Wrong. Wrong. Wrong. Wrong.

Solved.

Ok. Let me be a bit more constructive. It looks like the poster thinks:

  • TDD involves writing a lot of tests up front
  • Code coverage is a goal of TDD
  • TDD helps us test code paths
  • TDD takes hours and reduces engineering time that could be spent on features

All of this is incorrect.

It’s probably true, however, to say that a unit test that cares about the colour of a pixel might be a bad unit test.

If you’re going to argue against a straw man of TDD, no wonder you don’t want to do it.

Let’s define how TDD is meant to work.

  • We know something we want to make
  • We consider the first observable increment towards that thing
  • We write ONE failing test
  • We write the minimum amount of code to make it pass
  • We consider the next increment
  • We write ANOTHER failing test
  • We write the next increment of code to make it pass
  • Then refactor as needed
  • Rinse and repeat

The tests are concerned with interesting observable behaviour, not code pathways. But the fact that we only write code that we’re interested in observing, means that we seldom write pathways that are unused.

There are reasons why gaming coverage to 100% is useful. However, coverage is largely the outcome of good TDD.

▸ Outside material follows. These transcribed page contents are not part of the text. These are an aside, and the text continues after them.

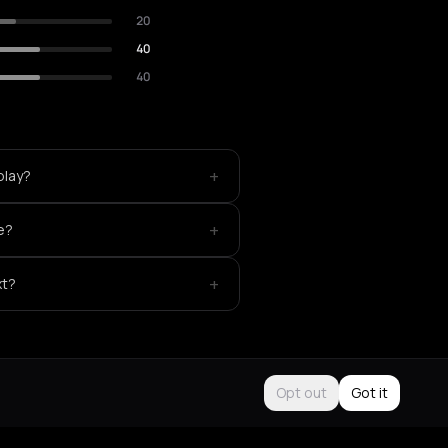
20
40
40
+
play?
+
ke?
+
xt?
Opt out
Got it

So does TDD represent an investment in time? Not really, if you know how to do it, then you can write a good test in a few seconds, see the code pass, and not have too much uncertainty about what the application might do if you try to run it.

With long-form development without tests, you’d slave away for some number of hours or minutes, creating a ton of code that MIGHT work, and then play with it manually in the application, hoping to try out all the pathways it has.

You’ll probably get it wrong.

You would possibly get it wrong with test first, but with a small test to test one minor tweak on the behaviour, probably only requiring one or two lines of code to make it pass, you’ll be immediately aware of where you made a mistake. You’ll have been checking your assumptions each step of the way, and you’ll be close enough to deployment from the point where your tests first started passing for reasons other than hard coding.

So, I’m afraid the counter arguments for TDD, in terms of costs and up front effort are based on the following:

Most people who object to TDD haven’t actually mastered it, and are complaining about their own misuse of it.